Was will der Film mir aber sagen? Will er mir überhaupt etwas sagen? Will das, was er mir sagen will, überhaupt bei mir ankommen? Schillings Film wirkt nackt, skelettartig, so, als ob da noch mindestens eine Lake Fett und Haut fehlen würde, um ihm etwas greifbare Substanz zu verleihen. In seinem entschlackten, irgendwie verkopften, irgendwie empathielosen Naturalismus lässt er mich dann doch viel eher an Herzogs kongenial gescheitertes NOSFERATU-Remake (1978) denken: Je länger ich mir den Kopf darüber zerbreche, weshalb NACHTSCHATTEN mich, trotz aller Faszination beim direkten Schauen und trotz allen Lobs für seine entschleunigte Atmosphäre, seine spröden Bilder, seine traumwandelnden Figuren, im Nachhinein doch nicht so richtig hat überzeugen können, komme ich zu dem Schluss: Dieser Film schaut genauso aus wie sich ein Laie abschreckende Vorbilder dessen vorstellt, wenn intellektuelle Autorenfilmer Horrorfilme drehen wollen...

Re: Nachtschatten - Niklaus Schilling (1972)
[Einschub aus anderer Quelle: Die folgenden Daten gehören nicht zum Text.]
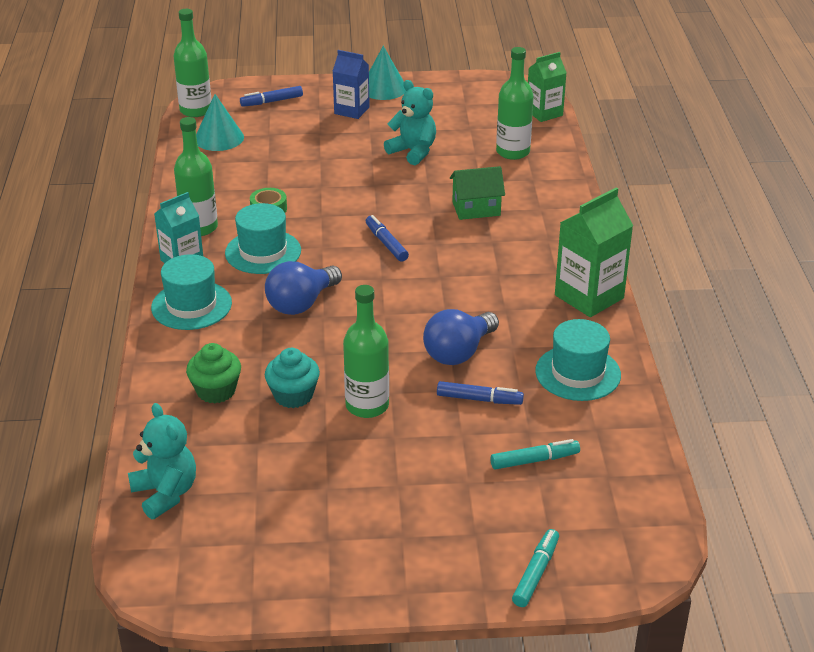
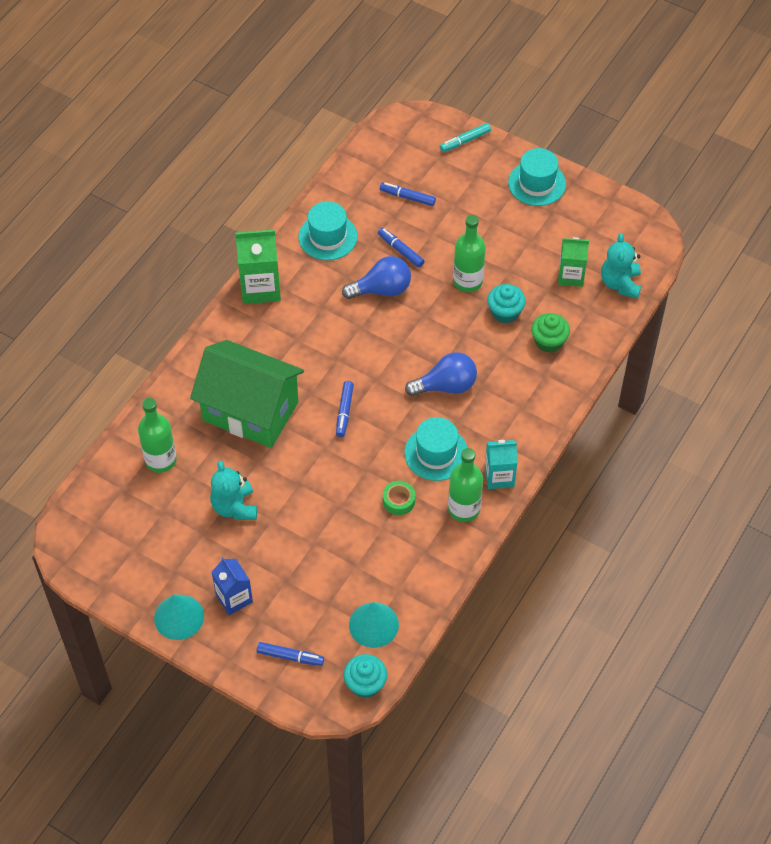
camera: 145 degrees left, 20 degrees up
turquoise hat [151,254,232,330] -> turquoise hat moved to [508,148,566,206]
green bottle [174,9,212,117] -> turquoise cupcake [344,654,387,698]
green house [450,166,505,220] -> green house [190,340,304,448], size x2.12
turquoise marker [490,439,580,470] -> blue marker [380,182,436,206]
green carton [528,52,567,122] -> green carton moved to [558,237,589,287]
Verfasst: Sa 4. Apr 2020, 02:30
von Adalmar
Schauwerte hat der Film für mich definitiv, wenn man z. B. an das wunderschöne Fachwerkhaus und die Landschaft denkt, die so was wie einen dezenten Sog auf den Protagonisten ausübt, oder wie die geisterhafte Schönheit Elena unwirklich in Szene gesetzt wird. Was die Regie hier verweigert, sind oberflächliche Horrorutensilien wie Erschreck-Effekte oder unheimliche Musik, womit Horrorfilme sonst ja leider gerne zugekleistert werden, daher mag ich die Reduktion, die hier in dem Punkt betrieben wird. Als besonders intellektuell oder verkopft habe ich den Film eigentlich nirgends empfunden.